Zweifel an Sensitivität der LDL-Cholesterinbestimmung
Zweifel gab es im IQWIG-Report zudem bezüglich der Sensitivität einer LDL-Cholesterinbestimmung im Blut als Screeningmethode. Diese lag in einer vom IQWIG zurate gezogenen Studie mit mehr als 5.000 Kindern nur bei 66,7 Prozent, wenn man den Cut-Uff bei einem LDL-Cholesterin von 1,84 MoM (164 mg/dL) ansetzt (Atherosclerosis 2017; DOI: 10.1016/j.atherosclerosis.2017.03.007). In der Studie wurden mehr als 5.000 Kinder im Alter von neun Jahren gescreent – also einem höheren Alter als der U9, die im Alter von fünf Jahren stattfinden soll.
Der Gesundheitsminister und die Deutsche Gesellschaft für Kardiologie plädieren dafür, einen geringeren LDL-Cholesterinwert als Cut-Off für eine genetische Testung festzulegen. Dadurch würden weniger Kinder falsch negativ getestet. Die Bestimmung des Alters für die Screeninguntersuchung und die Bestimmung des Grenzwerts sollen jedoch laut Gesetzesentwurf der Gemeinsame Bundesausschuss (G-BA) übernehmen.
Statine sollen früher verordnet werden
Ebenfalls bestimmen soll der G-BA einen neuen Grenzwert zur Verordnung von Statinen. Laut Gesetzesentwurf sollen Statine zukünftig früher als bisher verordnet werden dürfen. Aktuell sind Lipidsenker erst ab einem Zehn-Jahresrisiko für ein kardiovaskuläres Ereignis von mindestens 20 Prozent erstattungsfähig.

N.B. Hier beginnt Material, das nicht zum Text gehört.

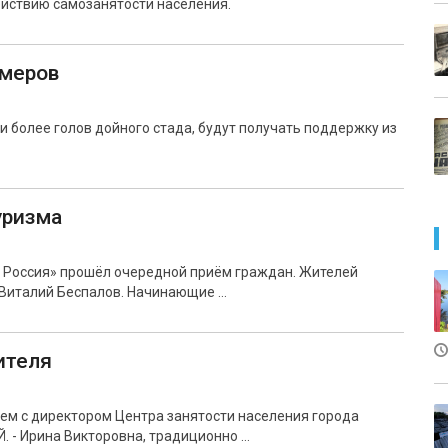
ействию самозанятости населения.
меров
и более голов дойного стада, будут получать поддержку из
уризма
 Россия» прошёл очередной приём граждан. Жителей
 Виталий Беспалов. Начинающие …
ителя
уем с директором Центра занятости населения города
 - Ирина Викторовна, традиционно …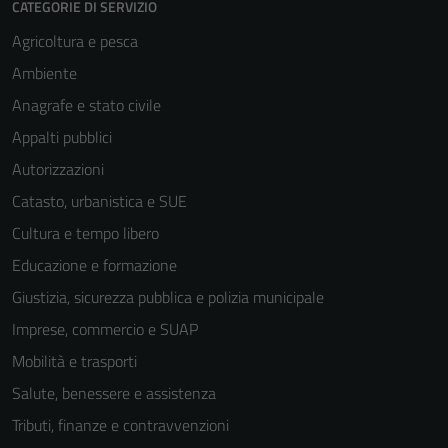
CATEGORIE DI SERVIZIO
personali.
Agricoltura e pesca
Ambiente
Anagrafe e stato civile
Appalti pubblici
Autorizzazioni
Catasto, urbanistica e SUE
Cultura e tempo libero
Educazione e formazione
Giustizia, sicurezza pubblica e polizia municipale
Imprese, commercio e SUAP
Mobilità e trasporti
Salute, benessere e assistenza
Tributi, finanze e contravvenzioni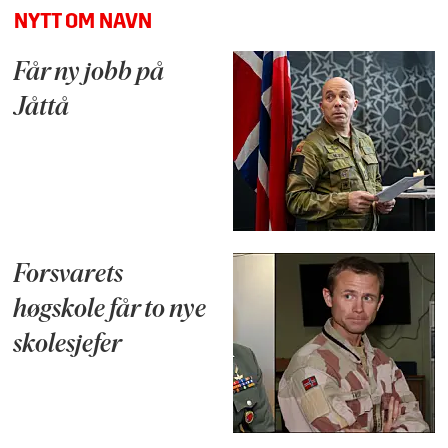
NYTT OM NAVN
Får ny jobb på
Jåttå
Forsvarets
høgskole får to nye
skolesjefer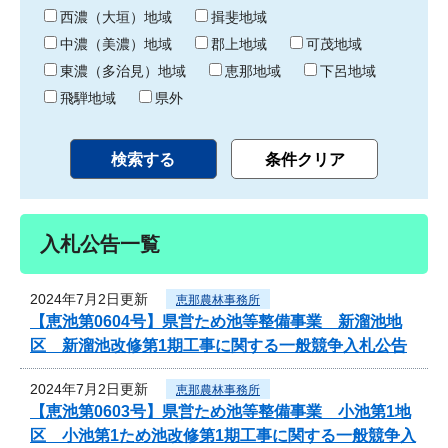
り
西濃（大垣）地域
揖斐地域
中濃（美濃）地域
郡上地域
可茂地域
東濃（多治見）地域
恵那地域
下呂地域
飛騨地域
県外
入札公告一覧
2024年7月2日更新
恵那農林事務所
【恵池第0604号】県営ため池等整備事業 新溜池地
区 新溜池改修第1期工事に関する一般競争入札公告
2024年7月2日更新
恵那農林事務所
【恵池第0603号】県営ため池等整備事業 小池第1地
区 小池第1ため池改修第1期工事に関する一般競争入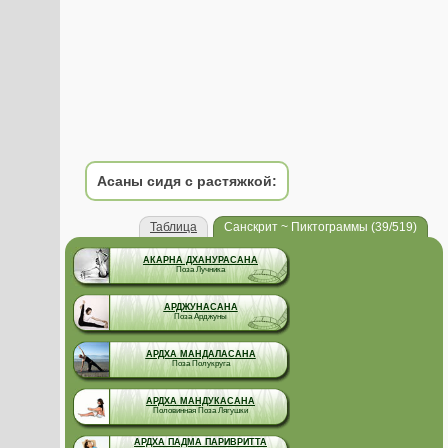
Асаны сидя с растяжкой:
Таблица
Санскрит ~ Пиктограммы (39/519)
АКАРНА ДХАНУРАСАНА
Поза Лучника
АРДЖУНАСАНА
Поза Арджуны
АРДХА МАНДАЛАСАНА
Поза Полукруга
АРДХА МАНДУКАСАНА
Половинная Поза Лягушки
АРДХА ПАДМА ПАРИВРИТТА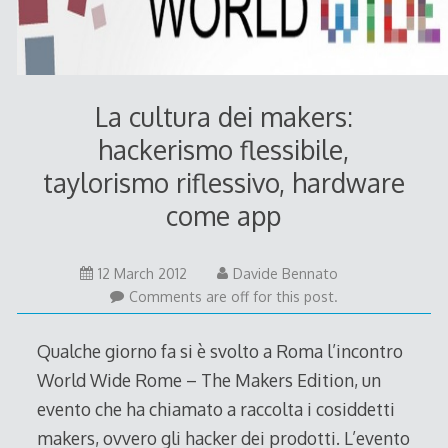
La cultura dei makers:
hackerismo flessibile,
taylorismo riflessivo, hardware
come app
15
12 March 2012
Davide Bennato
March
Comments are off for this post.
2012
Qualche giorno fa si è svolto a Roma l’incontro
World Wide Rome – The Makers Edition, un
evento che ha chiamato a raccolta i cosiddetti
makers, ovvero gli hacker dei prodotti. L’evento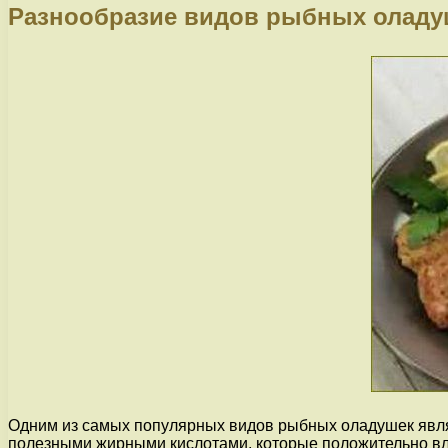
Разнообразие видов рыбных оладу
Одним из самых популярных видов рыбных оладушек являю
полезными жирными кислотами, которые положительно вли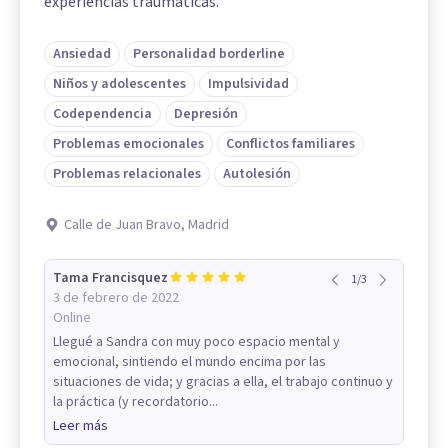
experiencias traumáticas.
Ansiedad
Personalidad borderline
Niños y adolescentes
Impulsividad
Codependencia
Depresión
Problemas emocionales
Conflictos familiares
Problemas relacionales
Autolesión
Calle de Juan Bravo, Madrid
Tama Francisquez
1
/
3
3 de febrero de 2022
Online
Llegué a Sandra con muy poco espacio mental y
emocional, sintiendo el mundo encima por las
situaciones de vida; y gracias a ella, el trabajo continuo y
la práctica (y recordatorio...
Leer más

Die Schwelle sollte laut Referentenentwurf des Herzgesetzes altersabhängig gesenkt werden und bei unter 50-Jährigen mit einem kardiovaskulären Risiko von 7,5 Prozent verordnet werden dürfen. Im Kabinettsentwurf ist der genaue Schwellenwert nicht mehr enthalten und obliegt dem G-BA. Lauterbach erwartet, dass der G-BA die Schwellenwerte ähnlich anpassen wird, wie im ersten Gesetzesentwurf vorgesehen.
Eine weitere Neuerung in der Prävention von Kindern und Jugendlichen soll die Einladung zur J1-Untersuchung durch die Krankenkassen sein. „Die J1-Untersuchung wird von den meisten Jugendlichen nicht angenommen, weil es kein Einladungssystem gibt“, so Lauterbach.
In der J1 soll zudem ein Fokus auf kardiovaskuläre Risikofaktoren wie Übergewicht, Bewegungsmangel und Fehlernährung ergänzt werden. Zusätzlich plädierte Lauterbach für eine weitere Untersuchung – einer „Zwischen-J-Untersuchung“ – zwischen der U9 und J1. „Ich habe den Gemeinsamen Bundesausschuss vor einem Jahr aufgefordert den Zeitraum zwischen U9 und J1-Untersuchung zu prüfen,“ so Lauterbach.
Bei Erwachsenen soll die Früherkennung von kardiovaskulären Erkrankungen ebenfalls verbessert werden. Dabei sollen Check-Ups für Herz-Kreislauf-Erkrankungen im Alter von 25, 40 und 50 Jahren erfolgen. Teil davon sollen standardisierte Befragungen und Untersuchungen sein. Auch hier ist eine Einladung durch die Krankenkassen vorgesehen.
Erleichtert soll zudem für die medikamentöse Tabakentwöhnung werden. Aktuell erfolgt eine Kostenerstattung durch die Krankenkassen alle drei Jahre nur bei einer schweren Abhängigkeit. Nun soll die Tabakentwöhnung häufiger finanziert werden können und nicht nur bei „schwerer“ Tabakabhängikeit.
Dem Gesetz zufolge sollen die Empfehlungen zum Tabak- und Ernährungsverhalten extrabudgetär vergütet werden. Zudem sollen die Apotheken in die Präventionsprogramme einbezogen werden.
Eine weitere Änderung gibt es bei den Disease-Management-Programmen (DMP). „Die strukturierten Behandlungsprogramme sollen eine verpflichtende Kassenleistung werden“, kündigte Lauterbach an. Es soll zudem ein DMP für die Primärprävention geben.